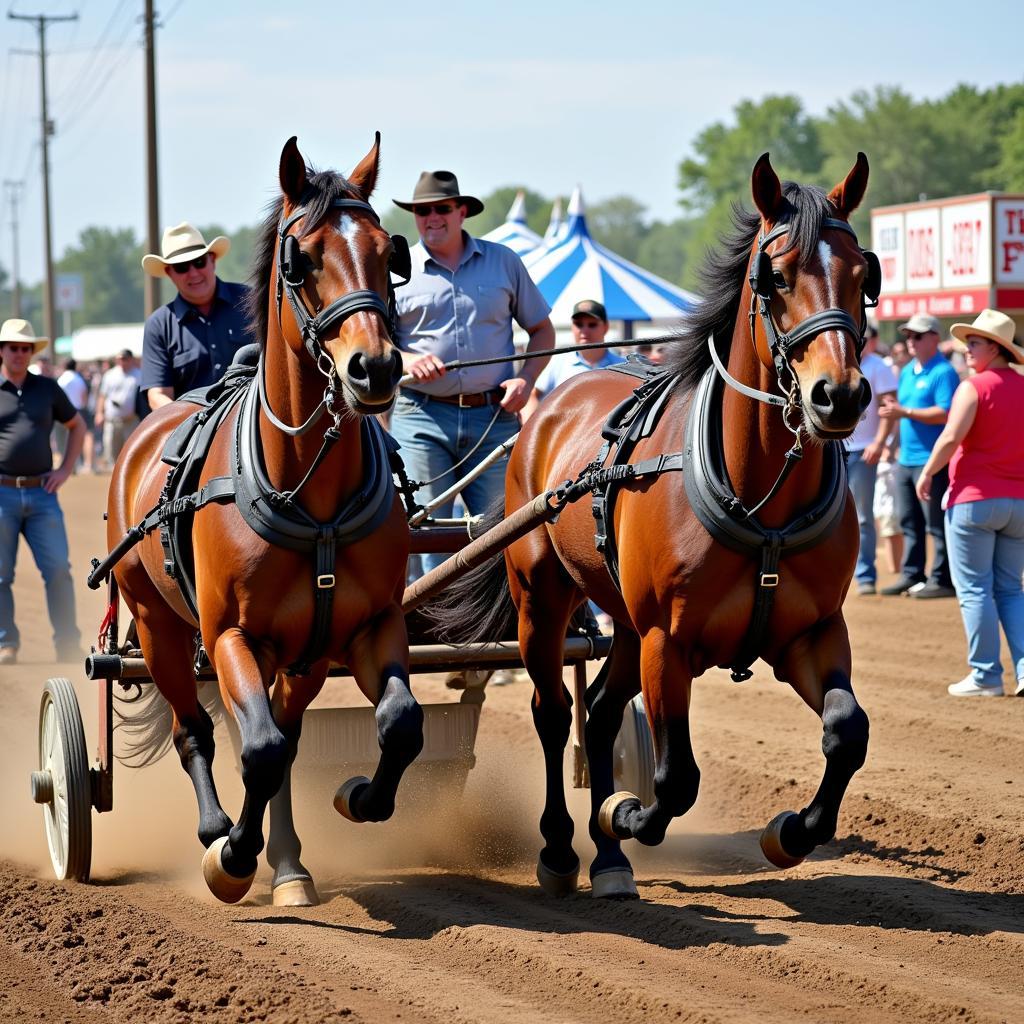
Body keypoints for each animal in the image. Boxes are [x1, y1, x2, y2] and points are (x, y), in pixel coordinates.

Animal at [108, 138, 419, 905]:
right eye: (301, 258)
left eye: (388, 252)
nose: (374, 368)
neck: (311, 494)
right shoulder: (230, 636)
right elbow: (258, 748)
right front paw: (232, 856)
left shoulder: (365, 628)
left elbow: (398, 723)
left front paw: (359, 797)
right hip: (159, 627)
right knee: (196, 729)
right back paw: (219, 830)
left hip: (300, 655)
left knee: (283, 728)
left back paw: (289, 862)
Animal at [430, 151, 872, 897]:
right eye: (777, 275)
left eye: (865, 275)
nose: (837, 396)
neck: (763, 505)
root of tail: (550, 404)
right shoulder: (671, 639)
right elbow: (675, 779)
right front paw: (624, 813)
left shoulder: (812, 633)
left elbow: (847, 731)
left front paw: (790, 833)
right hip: (544, 597)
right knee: (556, 712)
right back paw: (561, 847)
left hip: (624, 618)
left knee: (601, 712)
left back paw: (609, 861)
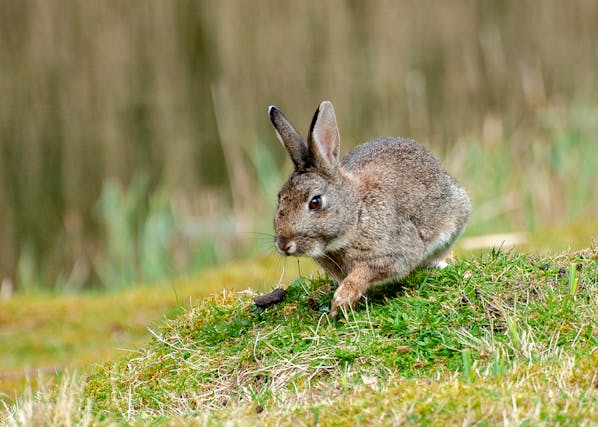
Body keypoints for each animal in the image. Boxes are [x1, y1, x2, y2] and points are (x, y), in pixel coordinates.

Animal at [270, 100, 472, 318]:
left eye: (315, 202)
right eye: (279, 197)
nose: (283, 245)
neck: (357, 216)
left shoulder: (396, 252)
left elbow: (366, 271)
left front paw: (341, 300)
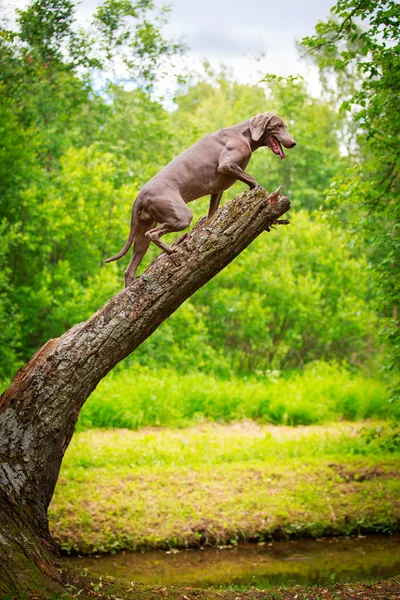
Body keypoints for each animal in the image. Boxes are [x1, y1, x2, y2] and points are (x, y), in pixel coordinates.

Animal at [106, 112, 296, 286]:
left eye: (285, 126)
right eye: (278, 125)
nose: (293, 143)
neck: (244, 134)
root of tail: (141, 195)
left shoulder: (217, 190)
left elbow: (211, 216)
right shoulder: (227, 165)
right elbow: (254, 181)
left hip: (142, 233)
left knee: (130, 269)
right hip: (180, 216)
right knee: (153, 235)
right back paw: (173, 252)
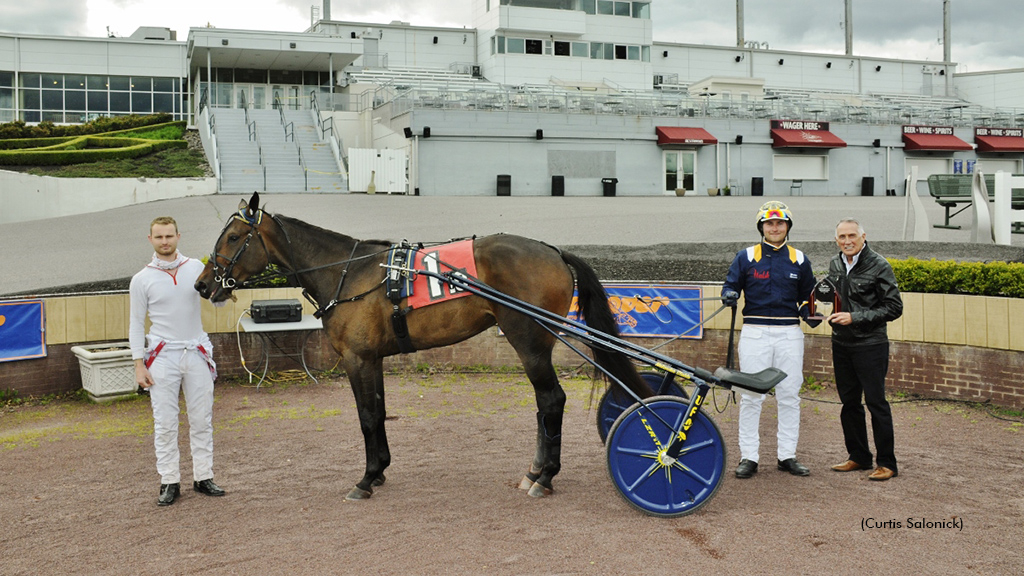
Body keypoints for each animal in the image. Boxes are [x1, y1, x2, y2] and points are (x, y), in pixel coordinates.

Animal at [195, 191, 651, 498]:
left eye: (233, 236)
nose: (202, 284)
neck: (350, 273)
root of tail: (553, 251)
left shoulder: (356, 358)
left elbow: (366, 416)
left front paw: (366, 479)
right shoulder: (372, 358)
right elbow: (378, 412)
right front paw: (379, 470)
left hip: (529, 341)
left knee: (552, 400)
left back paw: (546, 477)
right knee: (544, 404)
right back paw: (534, 471)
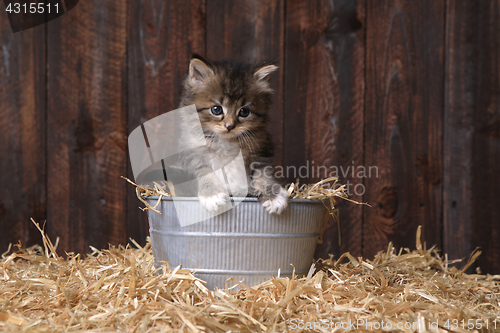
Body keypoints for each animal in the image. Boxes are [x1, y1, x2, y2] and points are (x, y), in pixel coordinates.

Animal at [178, 55, 288, 214]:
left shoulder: (262, 150)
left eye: (244, 112)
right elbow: (204, 170)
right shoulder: (189, 153)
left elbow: (263, 173)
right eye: (216, 109)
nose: (229, 126)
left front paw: (274, 196)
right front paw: (212, 195)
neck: (226, 142)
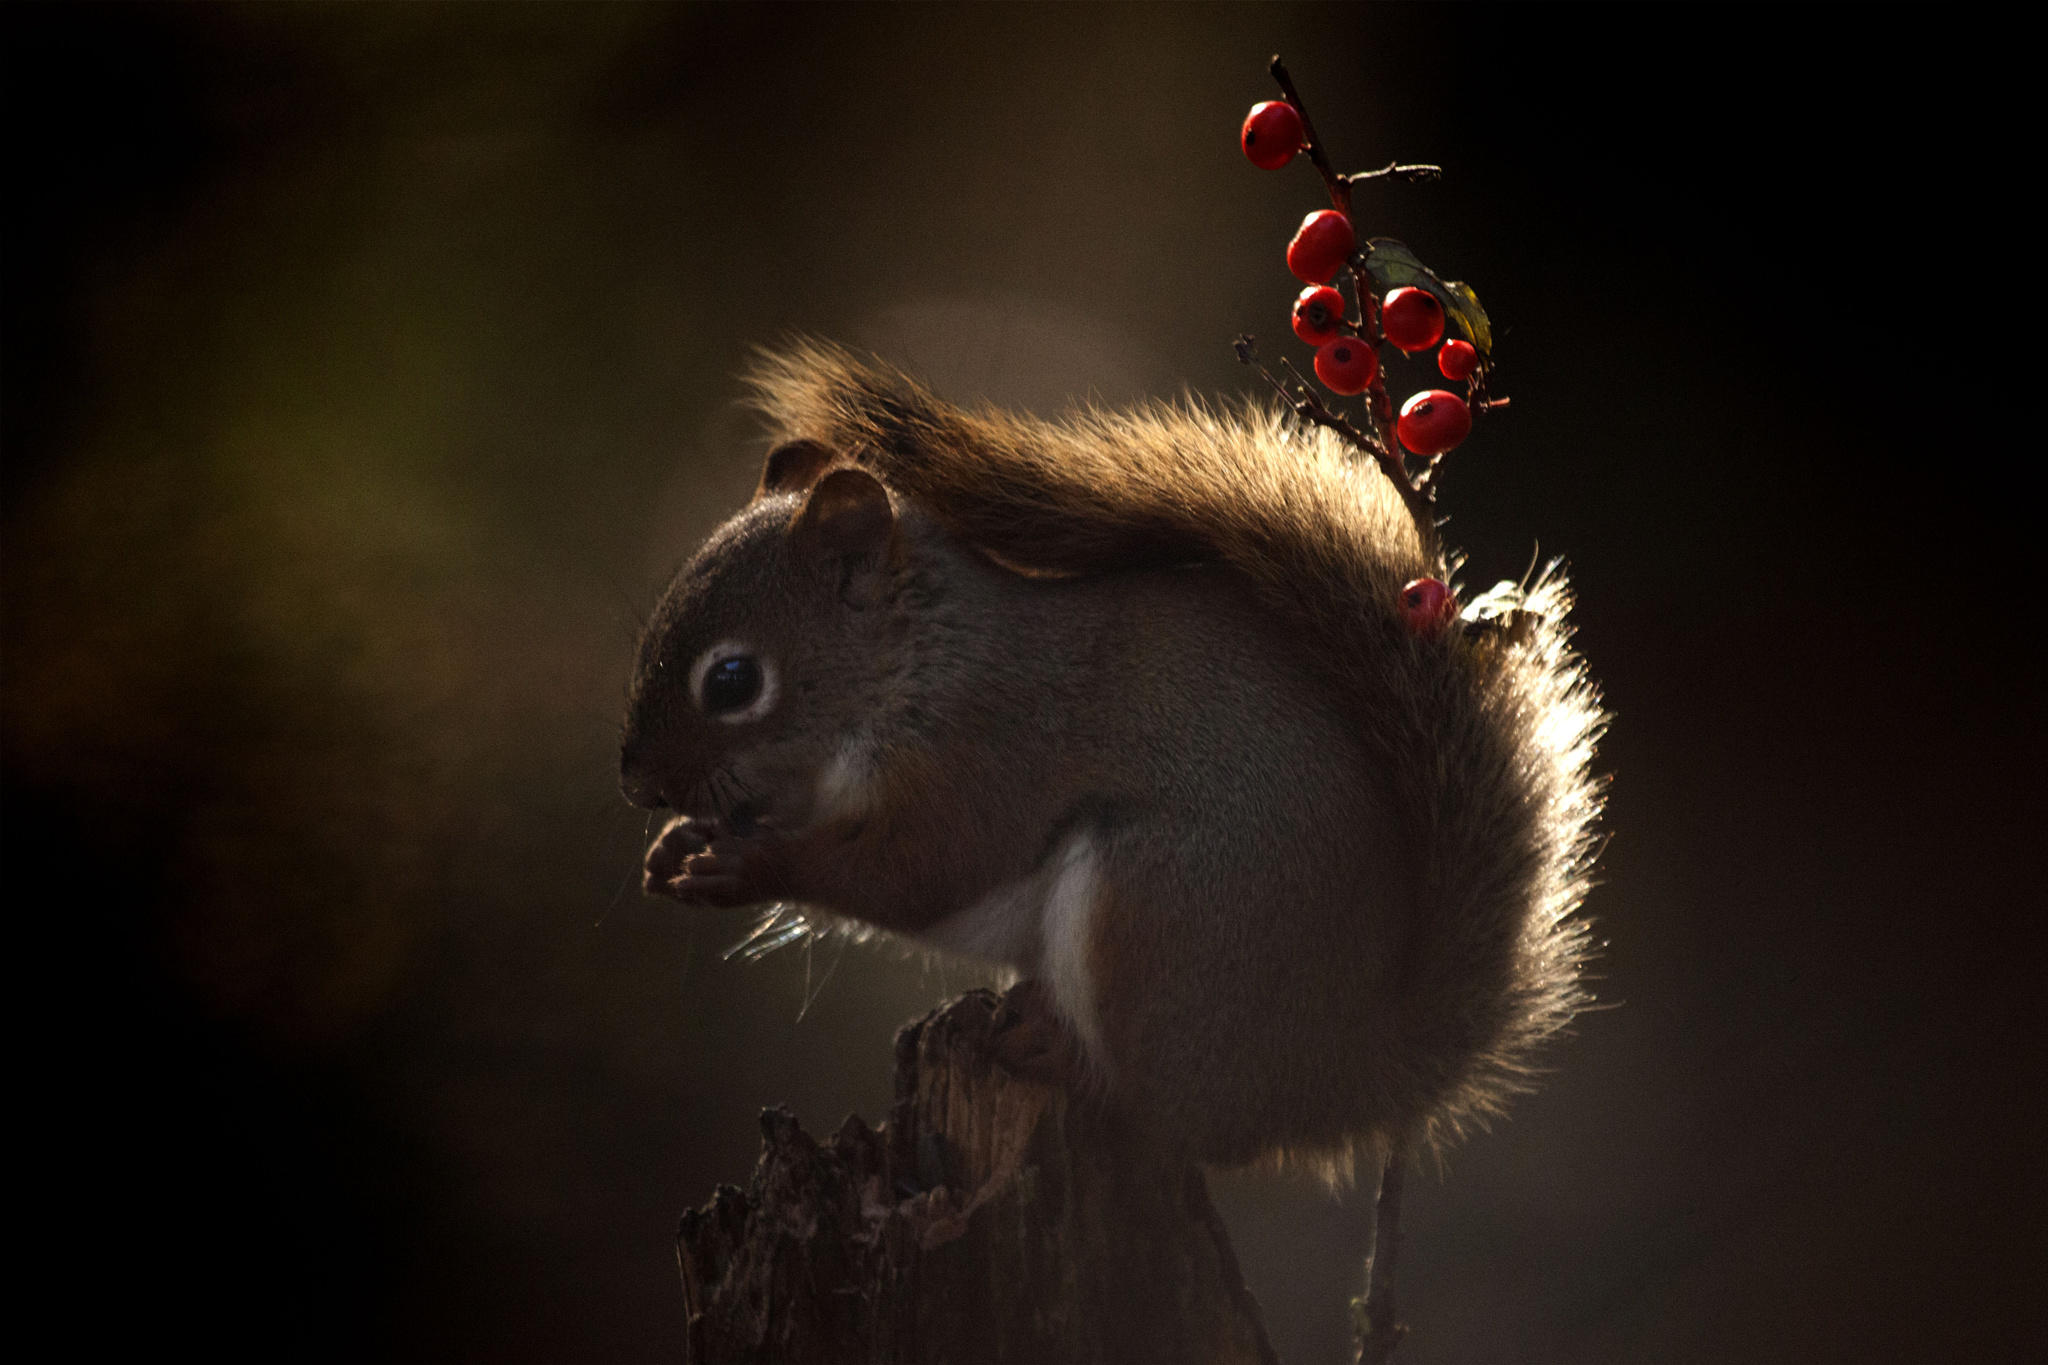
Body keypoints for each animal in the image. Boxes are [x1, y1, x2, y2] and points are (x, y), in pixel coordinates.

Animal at [614, 343, 1605, 1178]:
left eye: (733, 680)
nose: (635, 784)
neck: (919, 663)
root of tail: (1333, 1078)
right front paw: (675, 849)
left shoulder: (988, 748)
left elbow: (915, 870)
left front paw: (745, 867)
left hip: (1157, 905)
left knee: (1161, 1116)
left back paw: (1059, 1054)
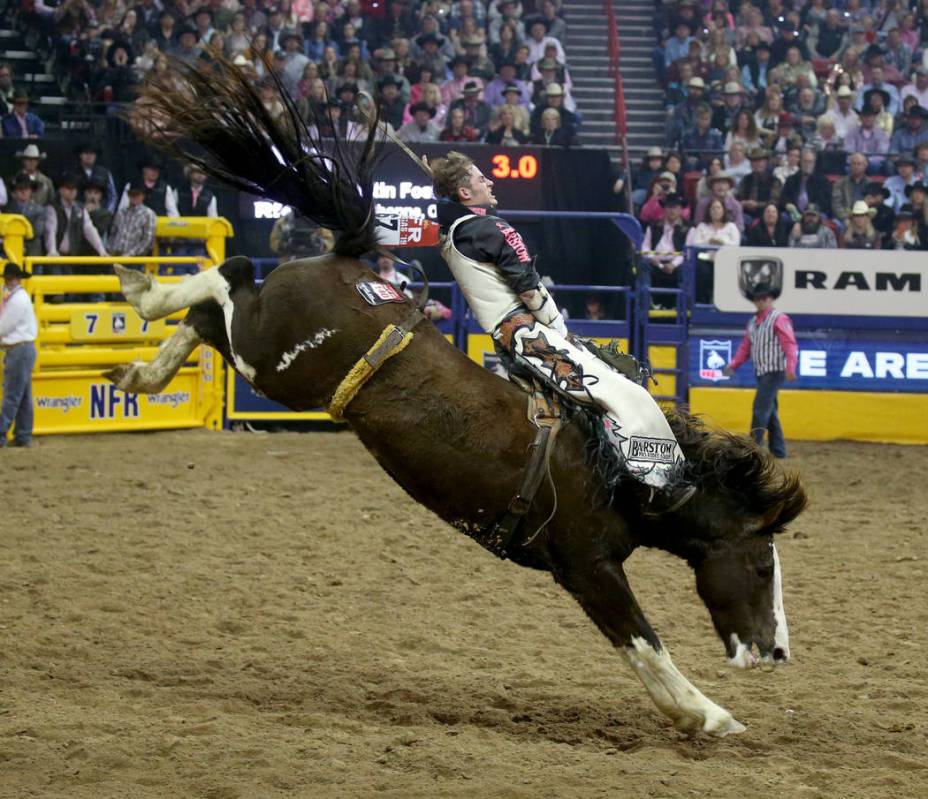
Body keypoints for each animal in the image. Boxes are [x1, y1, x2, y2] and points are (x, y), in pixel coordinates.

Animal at [107, 56, 804, 736]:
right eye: (762, 566)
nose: (777, 652)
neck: (616, 466)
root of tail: (346, 259)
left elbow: (638, 646)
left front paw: (695, 713)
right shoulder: (587, 565)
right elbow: (644, 643)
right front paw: (710, 714)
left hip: (267, 361)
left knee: (209, 314)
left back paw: (140, 372)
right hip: (275, 360)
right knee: (227, 279)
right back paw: (143, 290)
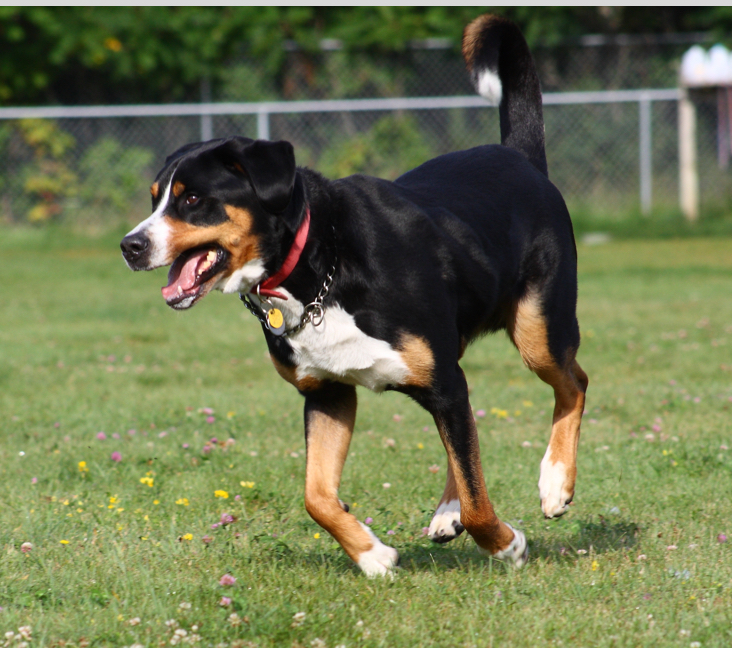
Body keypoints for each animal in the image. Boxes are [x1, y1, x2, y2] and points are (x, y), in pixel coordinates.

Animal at [120, 12, 588, 576]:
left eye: (191, 199)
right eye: (155, 198)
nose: (130, 246)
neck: (321, 264)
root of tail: (521, 158)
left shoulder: (439, 382)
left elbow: (479, 496)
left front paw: (505, 545)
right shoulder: (328, 393)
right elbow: (316, 496)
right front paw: (372, 555)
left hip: (536, 329)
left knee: (573, 383)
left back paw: (554, 482)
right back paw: (447, 511)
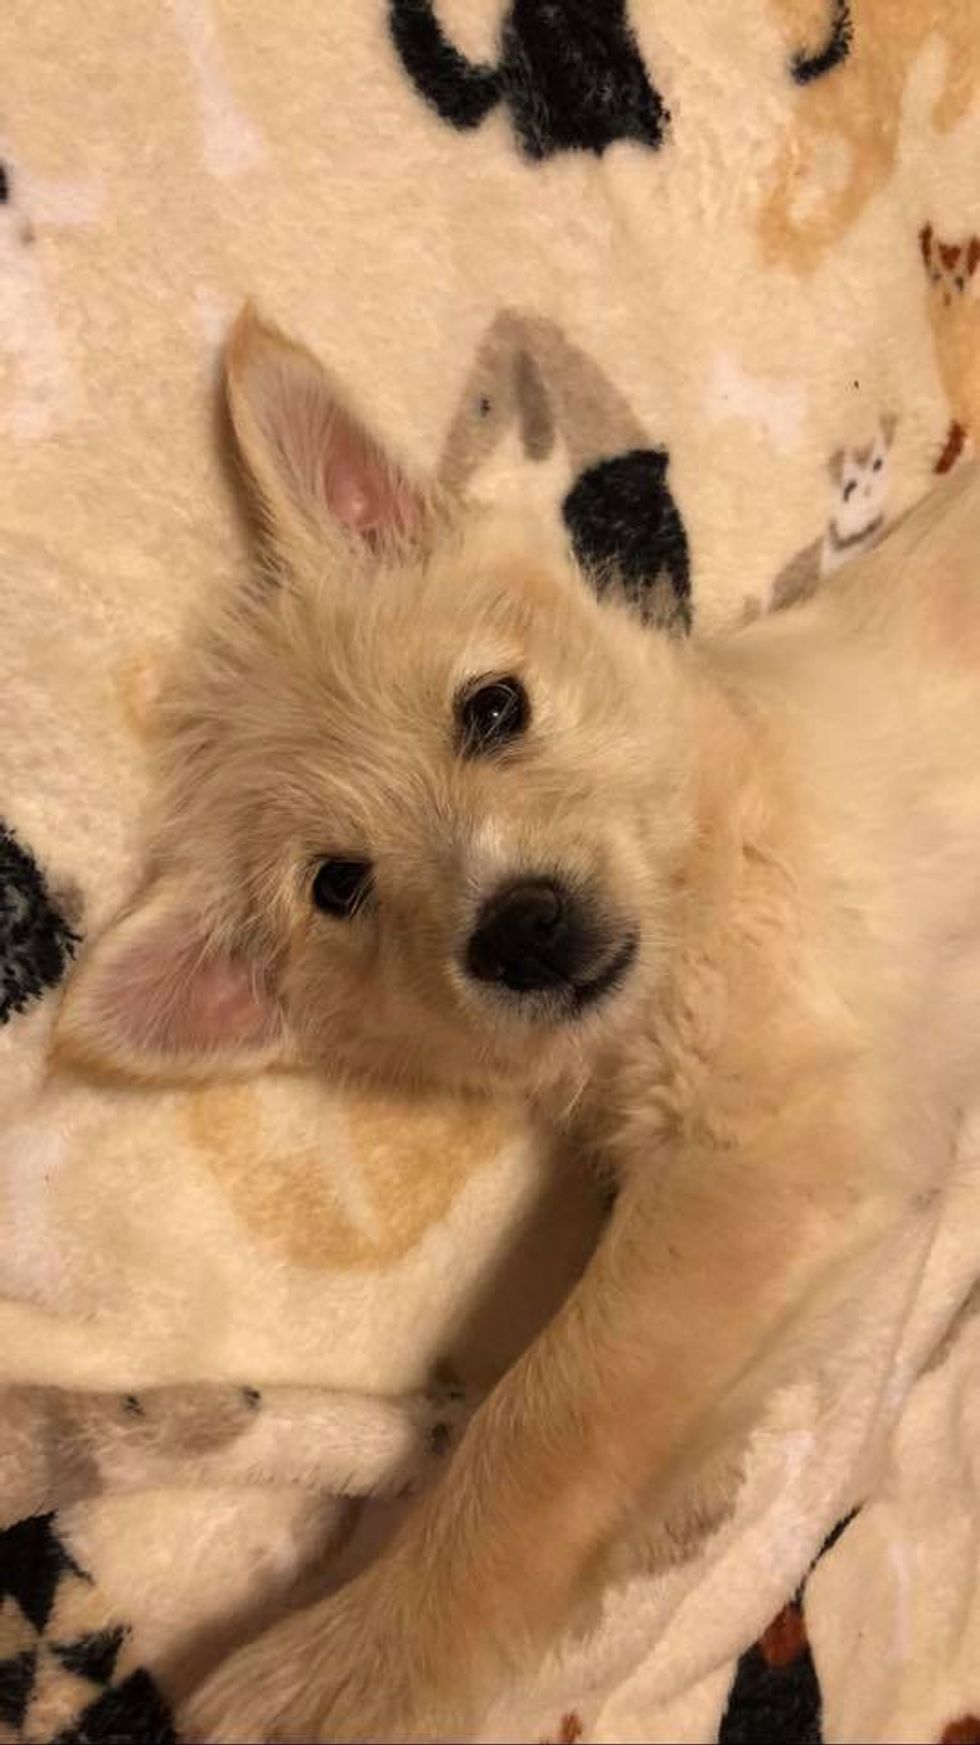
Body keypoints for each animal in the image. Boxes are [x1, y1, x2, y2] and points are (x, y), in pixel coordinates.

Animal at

______________________________

● **Work instruction**
Repeat the lines exactly as they stand, from the opening line of the data through the line with "left elbow: (398, 723)". Pictures stay out of the copy.

● **Exercise solution**
Body keypoints for each animal in the image. Boxes are [x1, y1, x2, y2] and points are (x, y), in pixel coordinates.

Animal at [108, 138, 419, 905]:
right eye: (301, 258)
left eye: (388, 252)
nose: (374, 368)
neck: (311, 494)
right shoulder: (230, 636)
right elbow: (258, 748)
right front paw: (232, 856)
left shoulder: (365, 628)
left elbow: (398, 723)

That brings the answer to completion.